Although Ghazi was a veteran of the Mujahidin jihad against the Soviets, he was not, on the face of it, the kind of man to go down fighting in a desperate last stand, until you remember that many dedicated Communists in the old days looked just the same. In fact, in the view of a Pakistani journalist who interviewed him not long before the military assault, he himself by the end would have chosen to surrender; but this would have meant that international militants in the building would have been handed over to the USA (eighteen of them were among the dead, according to official figures); and for him this was too much of a humiliation. His brother tried to escape dressed as a woman and was captured, only to be released two years later on the orders of the Supreme Court. Ghazi himself was killed in battle.

Peter and I were taken to the office across the broad courtyard of the complex, crowded with male and female volunteers whom we were not allowed to interview. There were few obtrusive signs of defence, but during the attack on the mosque it was discovered that the militants had burrowed a set of tunnels and concrete bunkers beneath it. The army showed an array of weapons that it had captured there, including heavy machine-guns, rocket-propelled grenade-launchers, sniper rifles and belts for suicide bombs.

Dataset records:
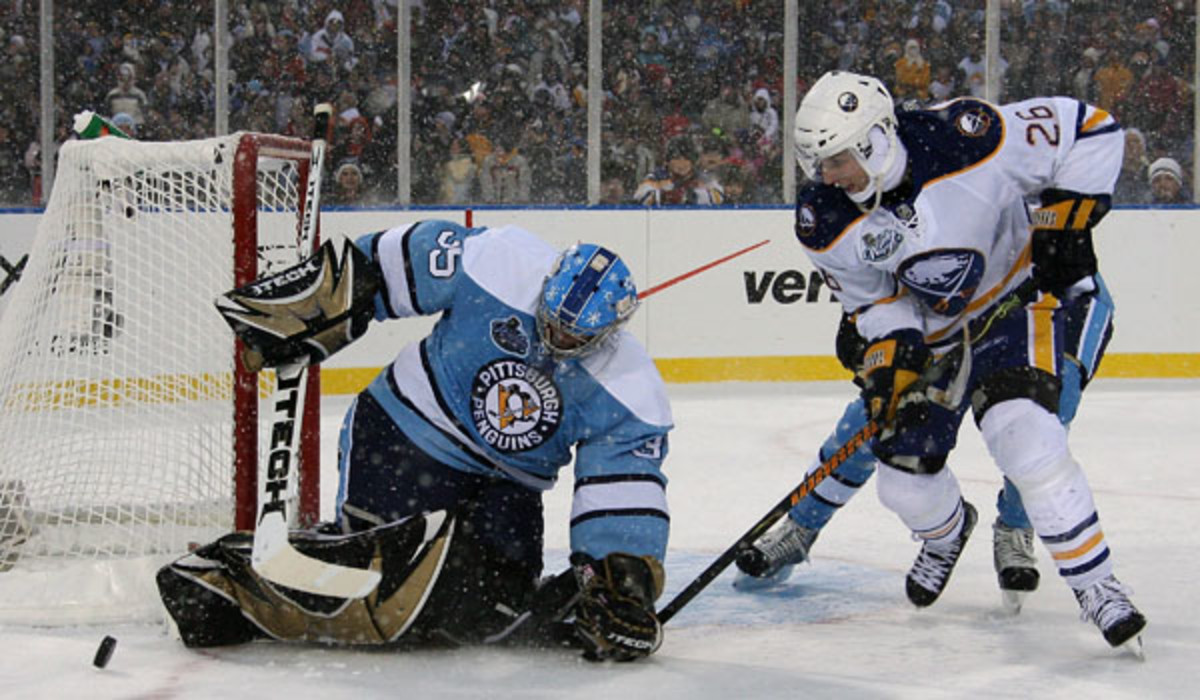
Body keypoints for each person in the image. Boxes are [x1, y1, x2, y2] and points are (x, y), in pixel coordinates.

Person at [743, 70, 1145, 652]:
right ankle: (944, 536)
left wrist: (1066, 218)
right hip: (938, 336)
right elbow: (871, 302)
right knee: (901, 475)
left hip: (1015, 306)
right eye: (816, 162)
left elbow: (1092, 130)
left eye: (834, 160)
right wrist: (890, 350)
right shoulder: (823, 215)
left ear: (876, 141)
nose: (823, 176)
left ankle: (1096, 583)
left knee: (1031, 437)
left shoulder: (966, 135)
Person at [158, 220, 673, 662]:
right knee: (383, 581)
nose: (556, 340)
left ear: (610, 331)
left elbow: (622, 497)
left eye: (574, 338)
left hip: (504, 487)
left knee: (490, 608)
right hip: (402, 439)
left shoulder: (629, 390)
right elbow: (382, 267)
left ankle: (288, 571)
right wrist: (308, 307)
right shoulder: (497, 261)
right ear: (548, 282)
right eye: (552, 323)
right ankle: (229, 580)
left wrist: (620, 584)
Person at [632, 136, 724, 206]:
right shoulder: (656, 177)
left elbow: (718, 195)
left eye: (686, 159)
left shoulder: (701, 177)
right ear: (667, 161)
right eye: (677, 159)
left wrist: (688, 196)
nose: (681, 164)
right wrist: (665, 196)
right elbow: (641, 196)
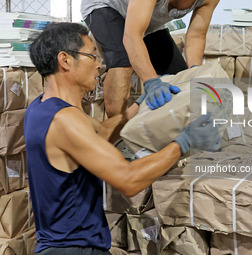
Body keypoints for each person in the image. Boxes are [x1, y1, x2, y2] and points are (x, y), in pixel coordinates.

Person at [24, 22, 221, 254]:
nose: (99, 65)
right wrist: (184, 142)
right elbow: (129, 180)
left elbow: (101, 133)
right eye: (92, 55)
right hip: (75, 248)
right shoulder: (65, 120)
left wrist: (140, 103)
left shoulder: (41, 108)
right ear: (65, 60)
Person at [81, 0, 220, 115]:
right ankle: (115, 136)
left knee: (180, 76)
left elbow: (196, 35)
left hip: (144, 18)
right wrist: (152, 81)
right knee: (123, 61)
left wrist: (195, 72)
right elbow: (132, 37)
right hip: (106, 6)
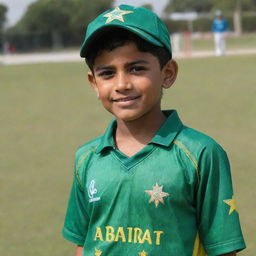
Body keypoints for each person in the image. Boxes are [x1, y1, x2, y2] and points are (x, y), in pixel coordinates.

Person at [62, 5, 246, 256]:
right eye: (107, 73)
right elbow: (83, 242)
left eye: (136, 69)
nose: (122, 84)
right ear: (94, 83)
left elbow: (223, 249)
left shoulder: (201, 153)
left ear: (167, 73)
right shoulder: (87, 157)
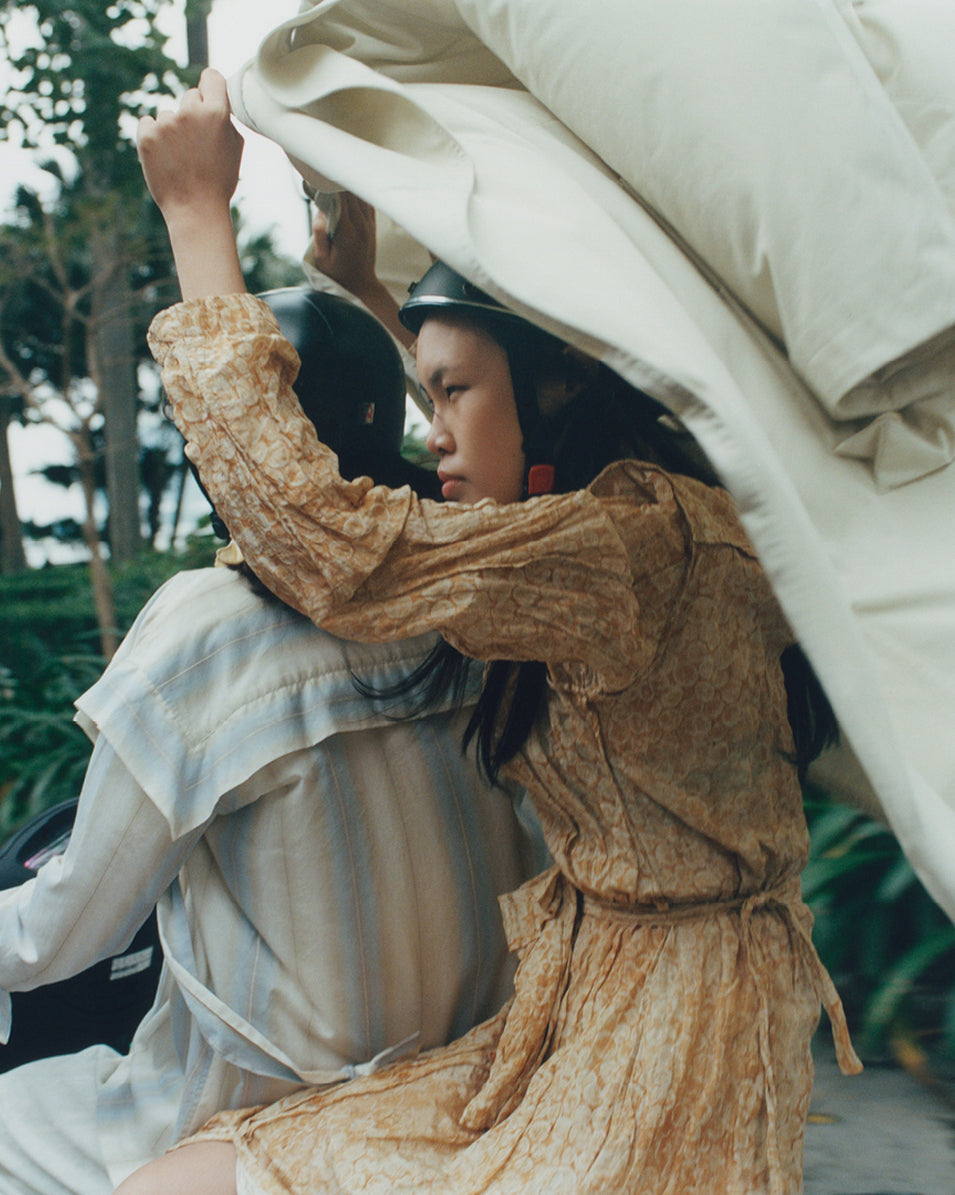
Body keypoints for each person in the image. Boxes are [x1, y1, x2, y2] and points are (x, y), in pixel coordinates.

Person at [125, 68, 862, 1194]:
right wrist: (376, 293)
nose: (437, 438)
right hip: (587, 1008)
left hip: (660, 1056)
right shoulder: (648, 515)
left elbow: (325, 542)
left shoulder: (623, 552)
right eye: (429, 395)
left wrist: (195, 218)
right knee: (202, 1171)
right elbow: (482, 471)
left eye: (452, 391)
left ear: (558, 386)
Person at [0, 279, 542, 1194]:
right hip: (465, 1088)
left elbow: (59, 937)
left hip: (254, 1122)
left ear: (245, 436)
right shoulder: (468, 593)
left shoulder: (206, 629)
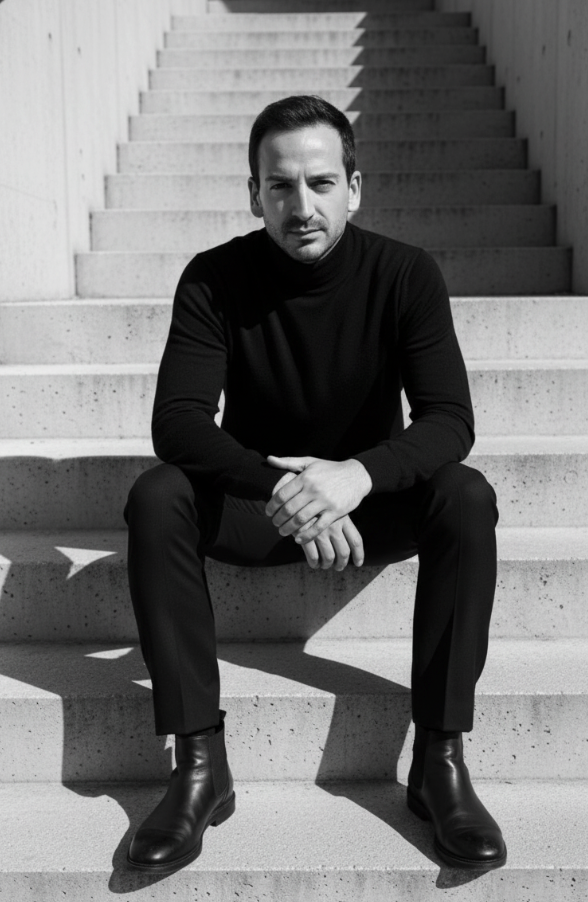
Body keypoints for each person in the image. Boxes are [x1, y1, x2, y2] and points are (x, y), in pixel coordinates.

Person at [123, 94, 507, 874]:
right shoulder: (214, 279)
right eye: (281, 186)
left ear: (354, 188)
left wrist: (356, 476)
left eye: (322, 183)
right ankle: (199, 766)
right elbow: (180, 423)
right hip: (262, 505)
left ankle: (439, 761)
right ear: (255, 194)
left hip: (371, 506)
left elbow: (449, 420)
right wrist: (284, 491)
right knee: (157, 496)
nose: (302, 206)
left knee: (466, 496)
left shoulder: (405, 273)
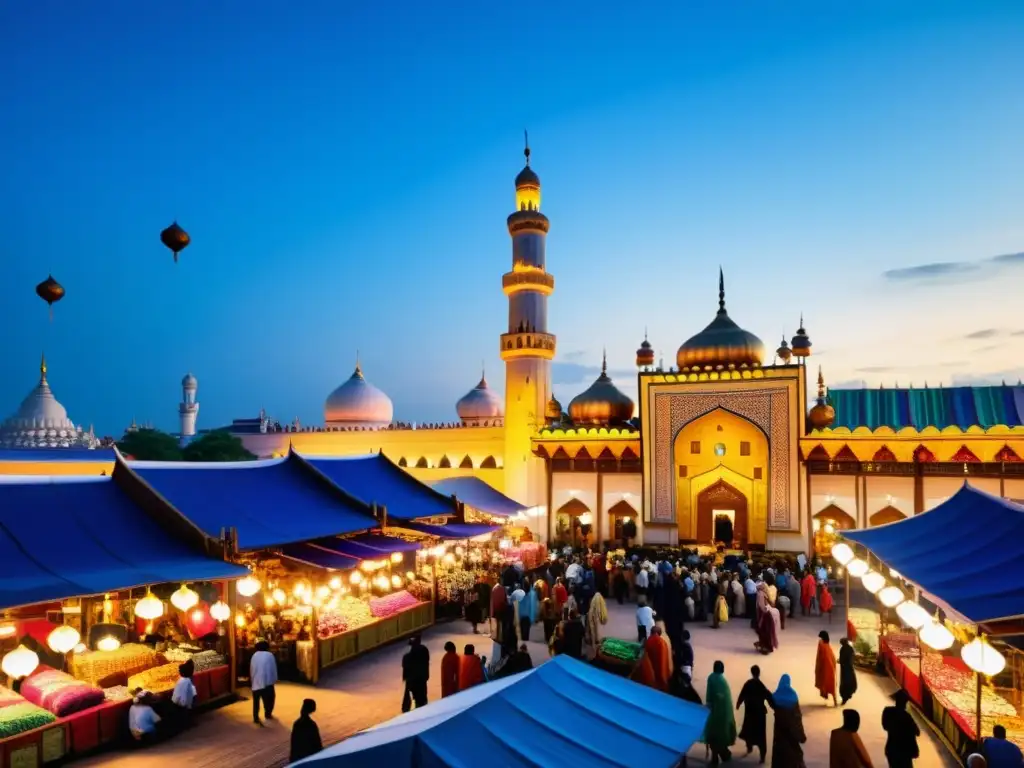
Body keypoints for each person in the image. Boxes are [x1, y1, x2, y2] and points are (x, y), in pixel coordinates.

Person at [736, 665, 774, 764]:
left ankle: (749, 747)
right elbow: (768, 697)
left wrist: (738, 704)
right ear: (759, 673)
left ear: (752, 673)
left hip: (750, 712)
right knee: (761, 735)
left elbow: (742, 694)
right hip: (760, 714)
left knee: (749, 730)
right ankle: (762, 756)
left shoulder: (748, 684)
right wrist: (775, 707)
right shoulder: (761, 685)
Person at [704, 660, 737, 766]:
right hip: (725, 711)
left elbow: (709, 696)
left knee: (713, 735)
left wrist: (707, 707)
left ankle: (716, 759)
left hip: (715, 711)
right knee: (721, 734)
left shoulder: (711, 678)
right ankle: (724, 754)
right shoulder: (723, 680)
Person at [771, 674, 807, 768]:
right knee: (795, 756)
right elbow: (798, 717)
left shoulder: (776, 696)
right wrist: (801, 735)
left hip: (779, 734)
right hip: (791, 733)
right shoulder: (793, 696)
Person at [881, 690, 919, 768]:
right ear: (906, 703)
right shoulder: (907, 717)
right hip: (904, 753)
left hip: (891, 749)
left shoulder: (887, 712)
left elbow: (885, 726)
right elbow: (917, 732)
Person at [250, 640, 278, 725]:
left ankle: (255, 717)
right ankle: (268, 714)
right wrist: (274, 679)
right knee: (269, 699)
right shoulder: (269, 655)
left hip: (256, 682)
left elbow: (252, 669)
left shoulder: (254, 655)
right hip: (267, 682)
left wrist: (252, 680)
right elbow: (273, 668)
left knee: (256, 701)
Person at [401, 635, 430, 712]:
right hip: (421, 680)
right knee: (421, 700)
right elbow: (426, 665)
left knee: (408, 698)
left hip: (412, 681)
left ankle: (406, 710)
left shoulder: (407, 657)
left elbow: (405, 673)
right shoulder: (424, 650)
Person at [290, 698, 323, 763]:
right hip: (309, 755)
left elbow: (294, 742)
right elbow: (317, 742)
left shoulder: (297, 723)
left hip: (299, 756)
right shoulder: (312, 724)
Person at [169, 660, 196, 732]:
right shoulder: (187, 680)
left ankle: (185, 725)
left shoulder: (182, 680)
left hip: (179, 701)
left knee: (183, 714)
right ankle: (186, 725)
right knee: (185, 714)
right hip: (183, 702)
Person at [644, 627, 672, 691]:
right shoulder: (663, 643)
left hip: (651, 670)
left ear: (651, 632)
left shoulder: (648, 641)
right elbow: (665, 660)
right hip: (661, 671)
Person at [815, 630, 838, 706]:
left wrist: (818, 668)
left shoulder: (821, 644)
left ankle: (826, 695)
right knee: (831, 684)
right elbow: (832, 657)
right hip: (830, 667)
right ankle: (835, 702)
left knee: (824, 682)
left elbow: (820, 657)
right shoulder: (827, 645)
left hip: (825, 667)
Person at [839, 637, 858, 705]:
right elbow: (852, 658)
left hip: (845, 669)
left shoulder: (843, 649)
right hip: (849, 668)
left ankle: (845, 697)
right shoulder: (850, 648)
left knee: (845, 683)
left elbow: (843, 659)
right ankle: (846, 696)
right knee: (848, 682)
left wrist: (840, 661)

TASK LIST:
**a)** According to the account of the mosque siege, how many international militants were among the dead by official figures?
**b)** Render this sentence from the account of the mosque siege in Spanish: "His brother tried to escape dressed as a woman and was captured, only to be released two years later on the orders of the Supreme Court."
**c)** Write a continuation of the account of the mosque siege, beginning after its final sentence.

YOUR WRITTEN ANSWERS:
**a)** Eighteen.

**b)** Su hermano intentó escapar vestido de mujer y fue capturado, solo para ser liberado dos años después por orden del Tribunal Supremo.

**c)**
The office where we met Ghazi was small and dingy, with grubby cream-coloured walls, a row of computer screens on a long table, and broken, uncomfortable chairs on which we perched awkwardly. It all felt very far from the luxurious mansion where I had lunched that day with a leading pro-government politician – and the contrast was perfectly deliberate. All the Islamist leaders I have met, militant or otherwise, have lived with a kind of ostentatious modesty.

Ghazi’s background helps explain how the movement at the Red Mosque got off the ground so easily, and why the government was so slow to try to stop it. His father, Maulana Mohammed Abdullah, the founder of the mosque, had been at the heart of the Pakistani establishment, and the mosque itself was the first to be built in Islamabad when the site was chosen for the new capital in the 1960s. ‘In those days, around here was just jungle. This mosque is older than Islamabad,’ he told us. In 1998, his father had been shot in the courtyard that we had just crossed, something that Ghazi blamed on the ISI (even as Pakistani liberals were accusing the ISI of backing Ghazi).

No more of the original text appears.